### WHAT TO DO
Continue the passage below on how enantiopurity shapes the crystal packing of the halogenated SubPc compounds, starting right after its last sentence.

===== SOURCE PASSAGE =====

Remarkably, we find that the enantiopurity steers the supramolecular organization (Figure ). The triiodo-SubPc Rac1 organized in concave–convex, tail-to-tail homochiral dimers through π–π interactions between the isoindolic benzene rings. In turn, these dimers are arranged in homochiral columnar stacks. Within the columns, stabilizing Cl−π interactions between the axial halogen atom and the isoindolic benzene ring of molecules belonging to adjacent stacked dimers are noticeable. While in one direction of the crystal, alternating homochiral columns formed by molecules of opposite chirality are organized in an antiparallel arrangement, in another direction columnar stacks of the same chirality run parallel between them (see Figure S6.3–4). Overall, the racemic species of 1 exhibits a columnar solid-state organization with no net polar moment (Figure a). Similar to the racemic, the enantiopure species M1 and P1 are arranged in concave–convex, tail-to-tail homochiral dimers which show identical stabilizing interactions and columnar assemblies. However, in this case the columnar structures are oriented parallel, giving rise to highly directional polar assemblies (Figure b).

On the other hand, Rac2 are organized in concave–concave head-to-head (cv–cv h–h) dimers[15] linked together (Figure a).[30] Such dimers interact with the neighboring dimers by means of Br···Nim, π–π, or B–Cl···πpyr interactions, resulting in a packing with no directional preference. By contrast, the pure enantiomers M2 and P2 arrange in a concave–convex tail-to-tail similar to those of obtained with M1 and P1, and which are likewise oriented parallel. Therefore, M2 and P2 also yield columnar and polar solid-state organization (see Figure d).

===== SUPPLIED DATA =====

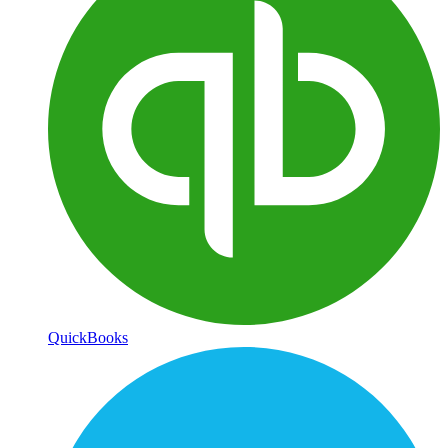
QuickBooks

=====

### EXPECTED ANSWER
It is noteworthy that the polar organization of M1–2 and P1–2 are expected to be less stable than the antiparallel orientation, which are the most commonly observed for bowl-shaped molecules due to the presence of dipole–dipole cancellation.[31,32] Indeed, our results are in stark contrast to those reported by Miyajima and co-workers, who found that the β-substituted SubPcs tend to form nonpolar crystals.[33] Thus, this work represents a paradigmatic example of how chirality, assisted by intermolecular interactions, can enable a switching between polar and nonpolar solid-state organization. In the case of M1 and P1, a combination of I–I and I−π intercolumnar interactions offset the energy gained in the polar orientation. In the case of M2 and P2, Br···π and C–H···Nim interactions are responsible for such unexpected stabilization. These singular polar assemblies render enantiopure SubPcs extremely intriguing for potential applications as more efficient semiconductors and materials with ferroelectric behavior and bulk photovoltaic effect (BPVE).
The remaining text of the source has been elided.